Winter
by William Shakespeare
When icicles hang by the wall, And Dick the shepherd blows his nail, And Tom bears logs into the hall, And milk comes frozen home in pail, When blood is nipp’d and ways be foul, Then nightly sings the staring owl, Tu-whit; Tu-who, a merry note, While greasy Joan doth keel the pot. When all aloud the wind doth blow, And coughing drowns the parson’s saw, And birds sit brooding in the snow, And Marion’s nose looks red and raw, When roasted crabs hiss in the bowl, Then nightly sings the staring owl, Tu-whit; Tu-who, a merry note, While greasy Joan doth keel the pot. ═══════════════════════
Today’s Poem, by William Shakespeare (1564–1616), acknowledges what for many of us will seem the real bleak wintertime, begun in earnest. Though Christmastide continues for a few more days, the holidays begin to feel emphatically ended. Spring is still an eternity away.
It’s fitting, then, that we should feature this song from the final act of Shakespeare’s early play, Love’s Labour’s Lost, which brings the curtain down on a note, if of not out-and-out disappointment, then at least of joys postponed.
The play’s dramatic plot is roughly this: A group of earnest noblemen vow to shun the company of women and devote themselves to study — and we all know what happens when such a resolution is made. Almost immediately, as if they had been summoned into existence by that corporate vow, enter some ladies from the French court. Just as swiftly, not that you could see it coming or anything, the gentlemen are forsworn.

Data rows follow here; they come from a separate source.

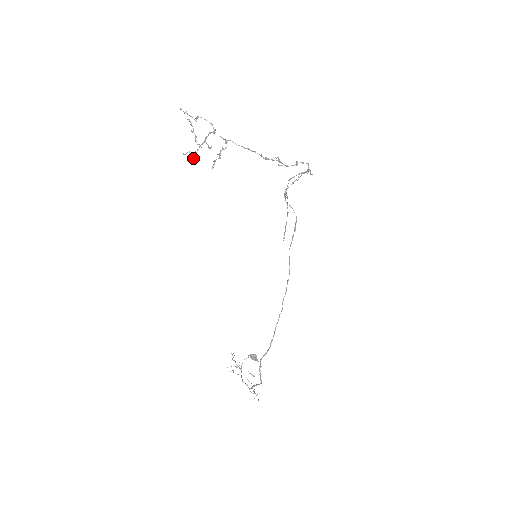
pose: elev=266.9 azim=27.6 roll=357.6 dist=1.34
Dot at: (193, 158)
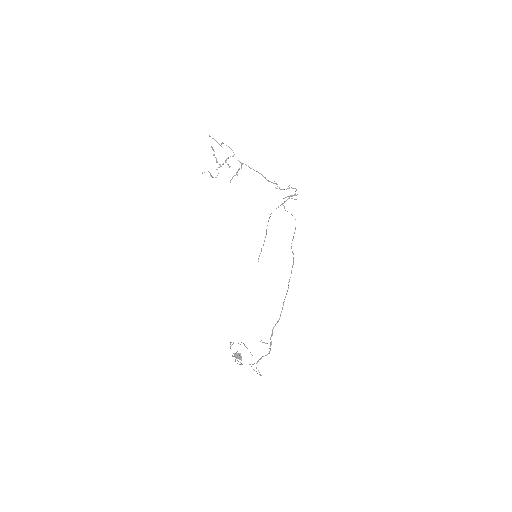
Dot at: (211, 176)
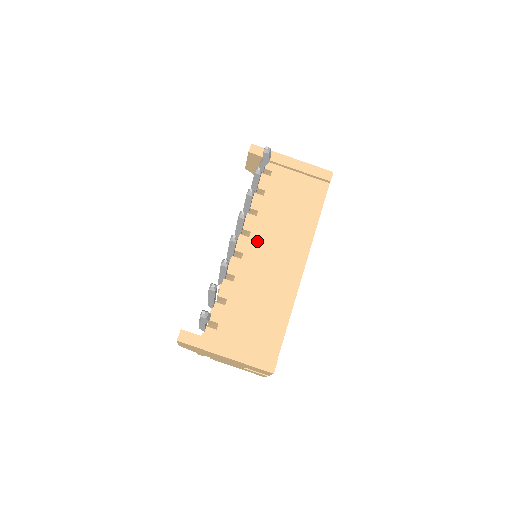
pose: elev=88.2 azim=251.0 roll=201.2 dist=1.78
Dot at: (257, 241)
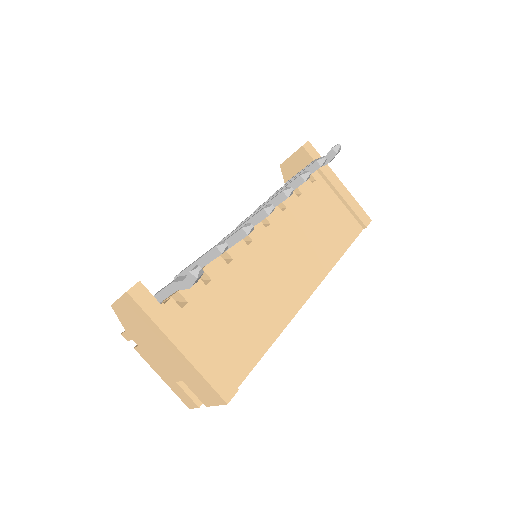
Dot at: (273, 237)
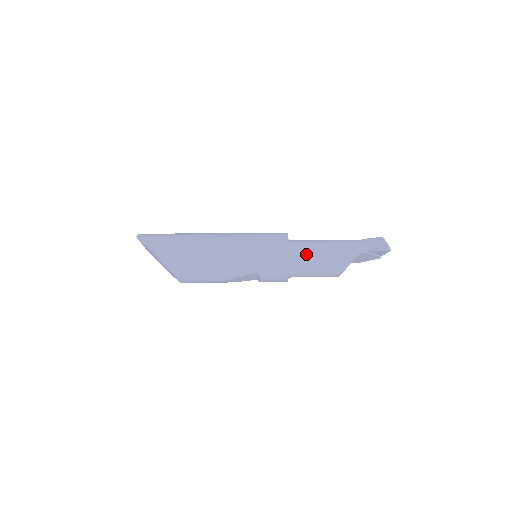
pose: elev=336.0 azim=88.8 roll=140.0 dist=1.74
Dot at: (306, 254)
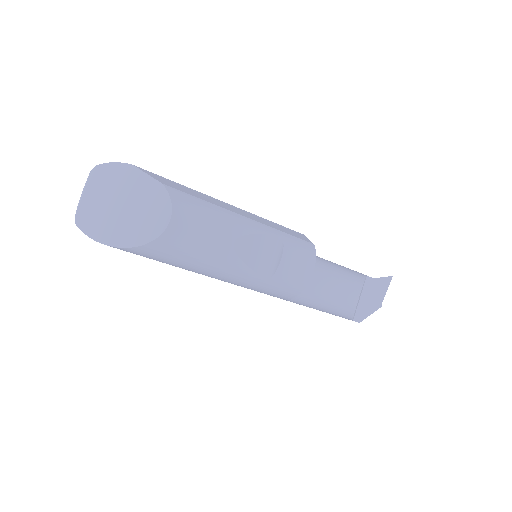
Dot at: (317, 256)
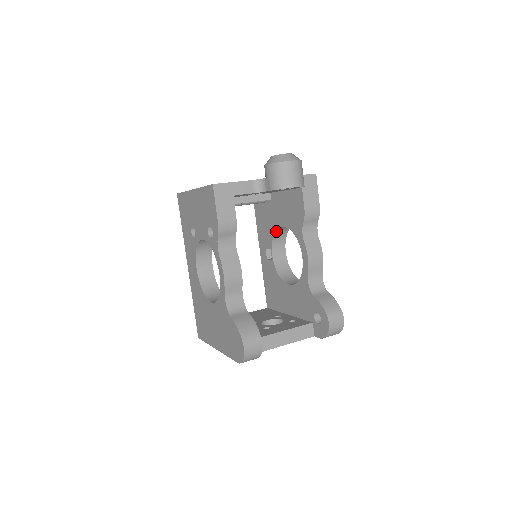
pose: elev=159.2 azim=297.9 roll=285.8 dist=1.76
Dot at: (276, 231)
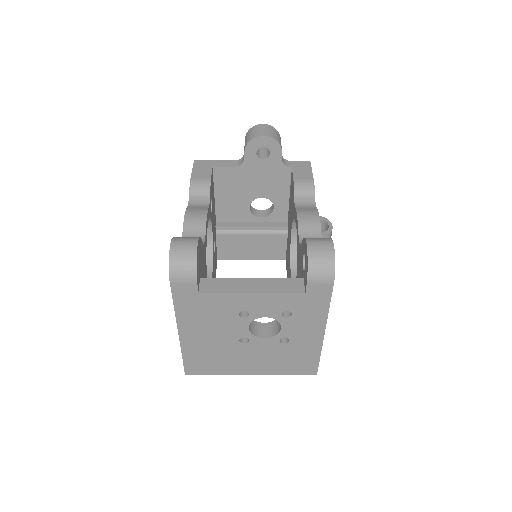
Dot at: (291, 249)
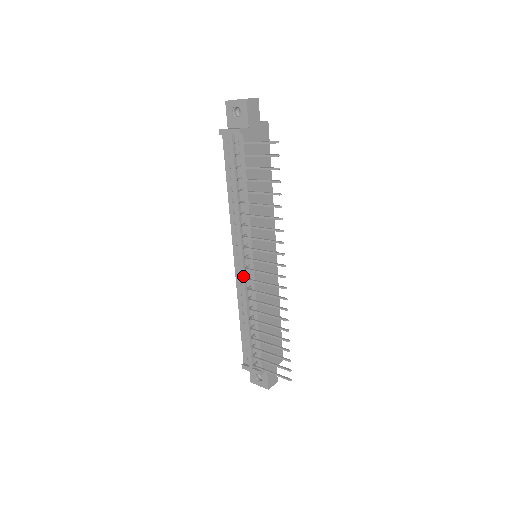
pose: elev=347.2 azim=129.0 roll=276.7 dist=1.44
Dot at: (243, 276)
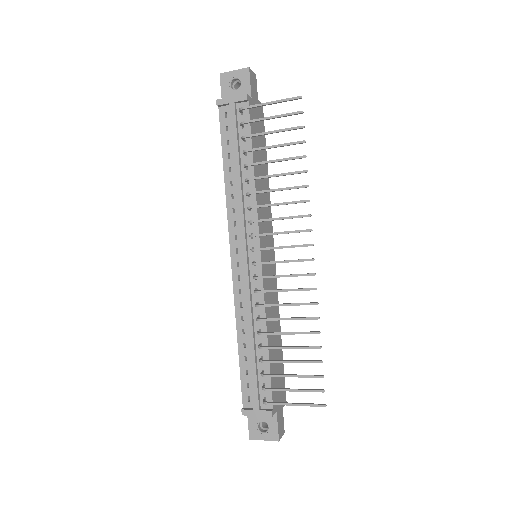
Dot at: (247, 277)
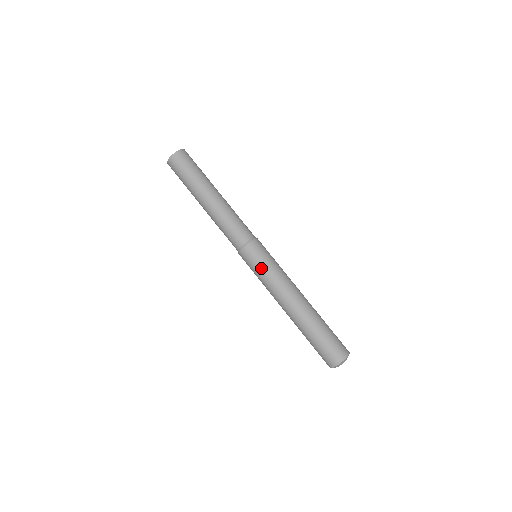
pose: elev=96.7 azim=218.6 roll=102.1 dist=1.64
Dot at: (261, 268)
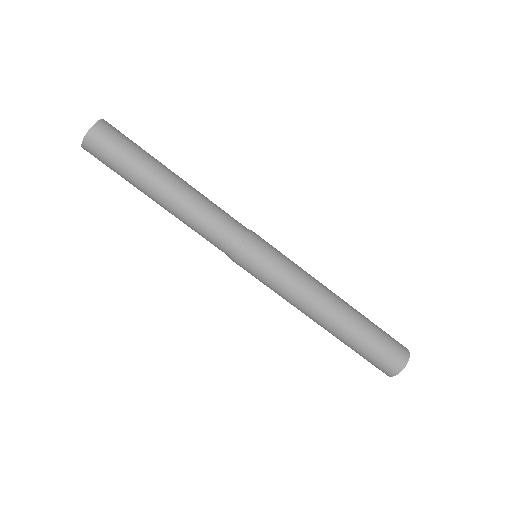
Dot at: (272, 273)
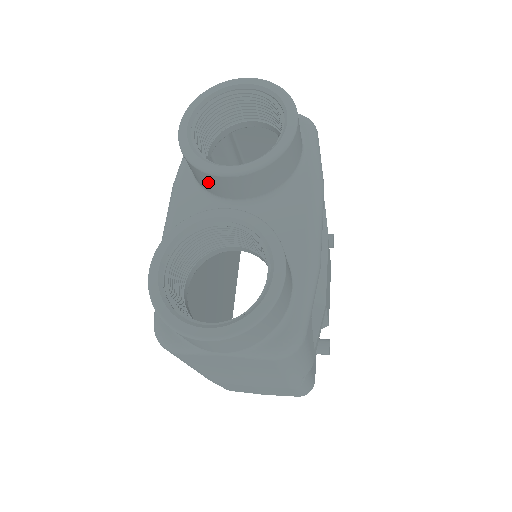
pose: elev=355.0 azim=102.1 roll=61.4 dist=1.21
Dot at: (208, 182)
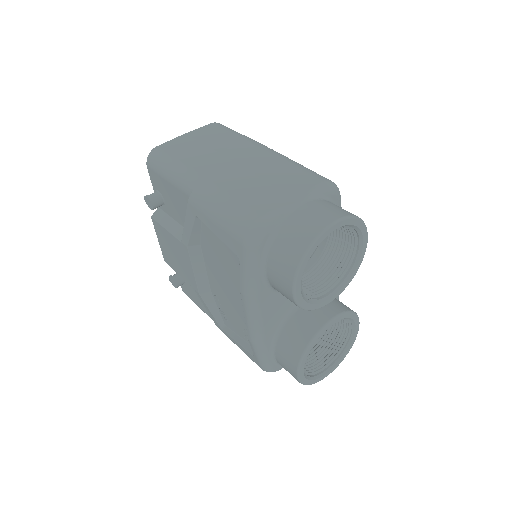
Dot at: occluded
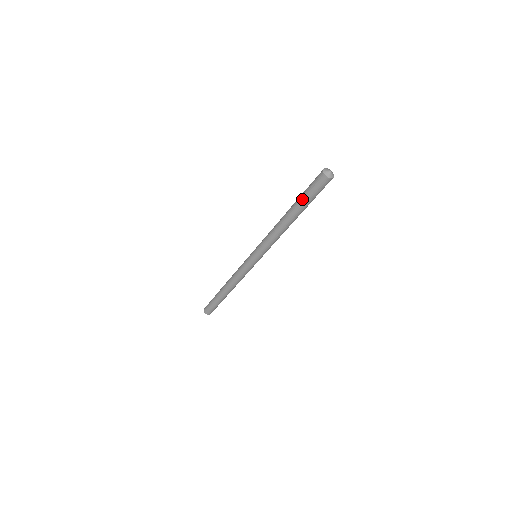
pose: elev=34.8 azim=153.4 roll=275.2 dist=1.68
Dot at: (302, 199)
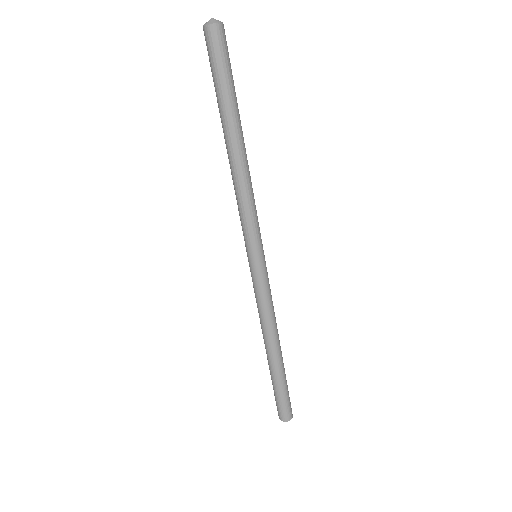
Dot at: (216, 95)
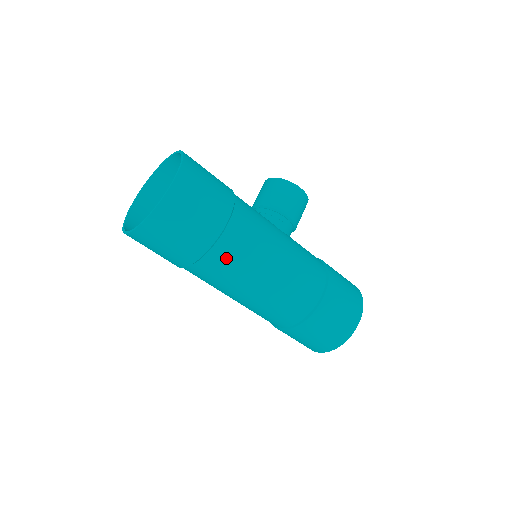
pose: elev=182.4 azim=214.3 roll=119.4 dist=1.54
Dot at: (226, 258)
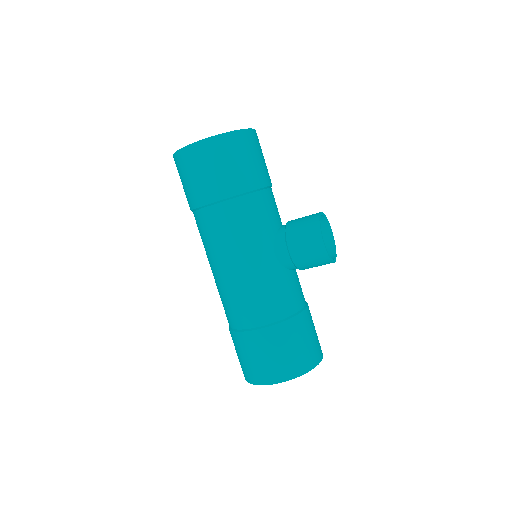
Dot at: (203, 226)
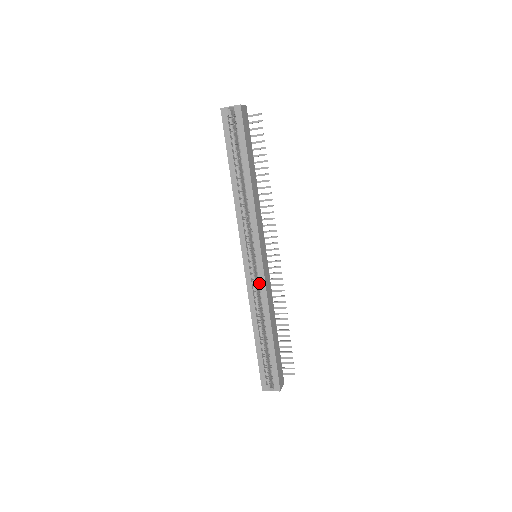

Hilarity ensues, largely at the expense of the men, whose will is so readily mastered by desire. Yet just as matters tend toward the resolution that marks such later comedies as A Midsummer Night’s Dream, with all disorder righted and everybody suitably married off, the death of the king of France intervenes. The anticipated marriages must be postponed. The men, so precipitate in their desire, must wait a year to realize its fulfillment. The end, more or less.
All this action culminates in two songs, sung by the buffoonish lover Don Armado. First, Armado sings of the springtime, in which the flowers “paint the meadows with delight,” and “on every tree,” the cuckoo — from whose name the word cuckold derives — mocks married men with its song, hinting at their wives’ infidelity. This song suggests the fool-making consequence of rushing the season.
“Winter,” however, like January itself, settles down to a drearier but more reliable realism. If its two nine-line tetrameter stanzas, rhymed ababccddd, evoke nothing beautiful, there’s something strangely reassuring in its stark imagery. “The words of Mercury,” says Armado at the close of the play, “are harsh after the songs of Apollo.” But there may be some comfort in observing that people busy trying to keep warm lack the wherewithal to make sport of anyone else. The staring owl’s song, straightforward and un-mocking, still sounds “a merry note,” hopeful in the cheerless cold.

There's something jaunty in this, the images and the tempo - yeah it's cold, our faces are raw, the damn bird is mocking us again but there is a hall & home to go into from the cold, with fresh hot food.
I'd never noticed before how, except for the couplet at the end of each stanza, the final words of each line end in "l" or a vowel/diphthong sound. This open sound ending these lines ("open" is probably not the right word, but I'm not sure what the right word is) lends even more closure to "note/pot" at the end.